GuessThe.Game is, you guessed it, a six-round-based deduction game in the tradition of Wordle. The game is a solo project by Sam Stiles, a Canada-based software engineer. Stiles was playing Framed, another Wordlelike where players guess the mystery movie of the day by viewing still shots, when he realized that no such variation existed for video games.
“So I decided to whip one up,” Stiles wrote in an email to the The Washington Post, and launched his creation in May.
In GuessThe.Game, players have six chances to deduce the video game of the day based on a series of screenshots and hints such as the year it released, its score on Metacritic or its original platform. Guessing wrong will progress you to the next round, which will reveal an easier, more identifying screenshot. The objective is to guess what game it is in the fewest turns, ideally in the first round, but definitely before your six guesses expire.
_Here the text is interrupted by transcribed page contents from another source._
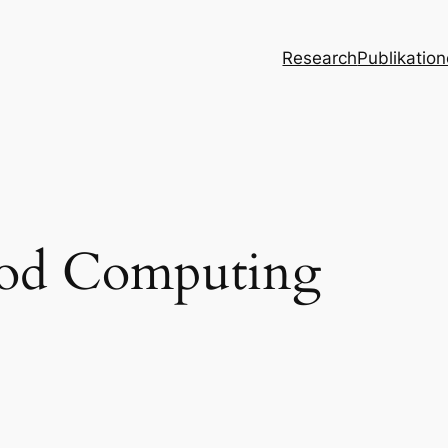
Research
Publikatio
od Computing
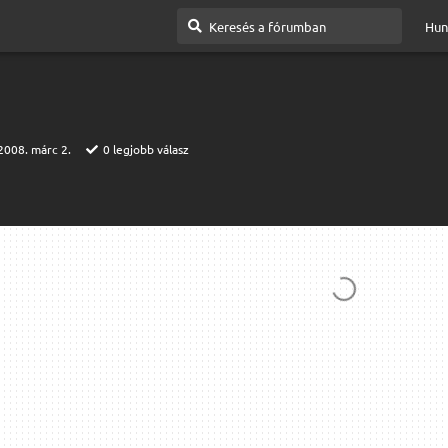
Hun
2008. márc 2.
0
legjobb válasz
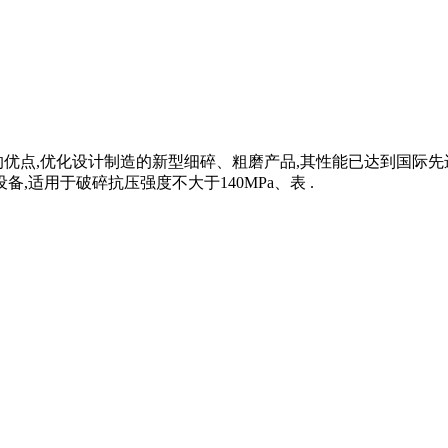
优点,优化设计制造的新型细碎、粗磨产品,其性能已达到国际先
,适用于破碎抗压强度不大于140MPa、表 .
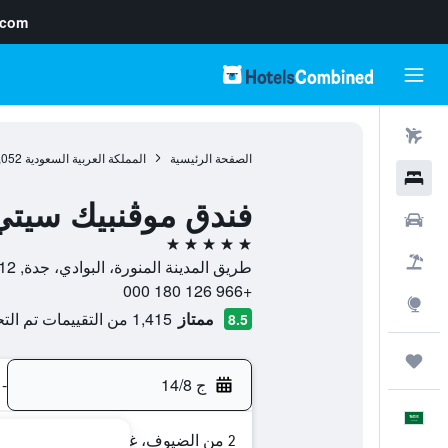
.com
رحلات طيران
الصفحة الرئيسية
المملكة العربية السعودية
,052
فنادق
فندق موڤنبيك سيتي
سيارات
5 نجوم
حزم العروض
طريق المدينة المنورة، البوادي، جدة, 21512, جدّة, منطقة مكة المكرمة, المملكة العربية السعودية
+966 126 180 000
استكشاف
ممتاز
1,415 من التقييمات تم التحقق منها
8.5
رحلات
ج 14/8
-
العَرَبِيَّة
2 من الضيوف، غرفة واحدة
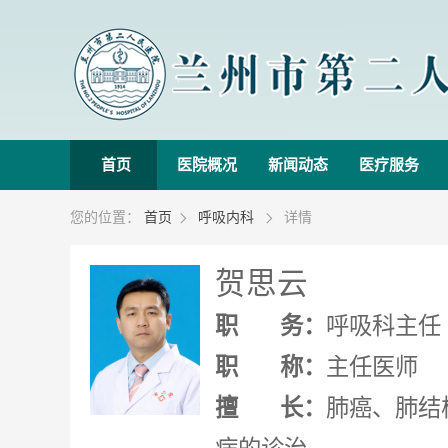
首页
医院概况
新闻动态
医疗服务
您的位置：
首页
呼吸内科
详情


贺思云
职 务：
呼吸科主任
职 称：
主任医师
擅 长：
肺癌、肺结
The games can be tricky to identify. The game on Aug. 16 started with a zoomed-out shot from an old cinematic depicting a figure on horseback treading across a vast desert. The second was a zoomed out map of a sandy city with large domed buildings. It was the third screenshot, which featured a very distinct gothic UI with spheres for health and mana, that made the answer obvious: “Diablo II.”
Stiles said GuessThe.Game has been played millions of times on “almost every single country on Earth” since it launched. He was deeply thankful that what started as a passion project is now being enjoyed daily by thousands of fans. In the future, Stiles is planning on releasing new feature that will allow players to retroactively solve puzzles from days that they missed (as of this article’s publishing, GuessThe.Game is currently on Day 95). Stiles is also interested in finding a new home for GuessThe.Game, in the same way that Wordle and Heardle were acquired.
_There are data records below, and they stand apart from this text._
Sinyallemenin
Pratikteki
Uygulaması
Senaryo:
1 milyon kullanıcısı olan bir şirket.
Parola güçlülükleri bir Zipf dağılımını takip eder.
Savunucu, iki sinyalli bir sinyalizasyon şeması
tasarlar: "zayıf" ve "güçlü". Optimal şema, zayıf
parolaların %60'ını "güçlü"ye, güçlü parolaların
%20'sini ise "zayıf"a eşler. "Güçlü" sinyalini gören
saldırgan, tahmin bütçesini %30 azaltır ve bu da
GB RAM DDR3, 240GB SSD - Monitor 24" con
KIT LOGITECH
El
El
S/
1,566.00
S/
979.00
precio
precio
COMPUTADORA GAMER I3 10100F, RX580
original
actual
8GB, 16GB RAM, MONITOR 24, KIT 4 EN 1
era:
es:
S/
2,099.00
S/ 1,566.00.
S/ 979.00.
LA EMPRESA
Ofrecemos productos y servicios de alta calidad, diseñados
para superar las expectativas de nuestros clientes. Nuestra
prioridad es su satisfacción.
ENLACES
“In an ideal world, it ends up getting acquired by some brand or publication,” Stiles said. “Given how much traffic [GuessThe.Game] is getting every day, I am confident that as the game continues to spread virally, someone may come along and want to have their brand name associated with it like [Wordle and Heardle] did.”
On GuessThegame’s website, Stiles has requested help for choosing future puzzles and screenshots. Per the site, inspired parties can reach him on Twitter at @SamuelDev or samuel.dev.stiles@gmail.com.
Stiles’s creation is both poetic and ironic. GuessThe.Game is the only prominent video game Wordlelike in town, but running it means Stiles can’t play the only thing that marries his twin passions of video games and Wordle.
“Because I am making it and choosing the games, I never get to play it myself!” lamented Stiles. “A real tragedy for me.”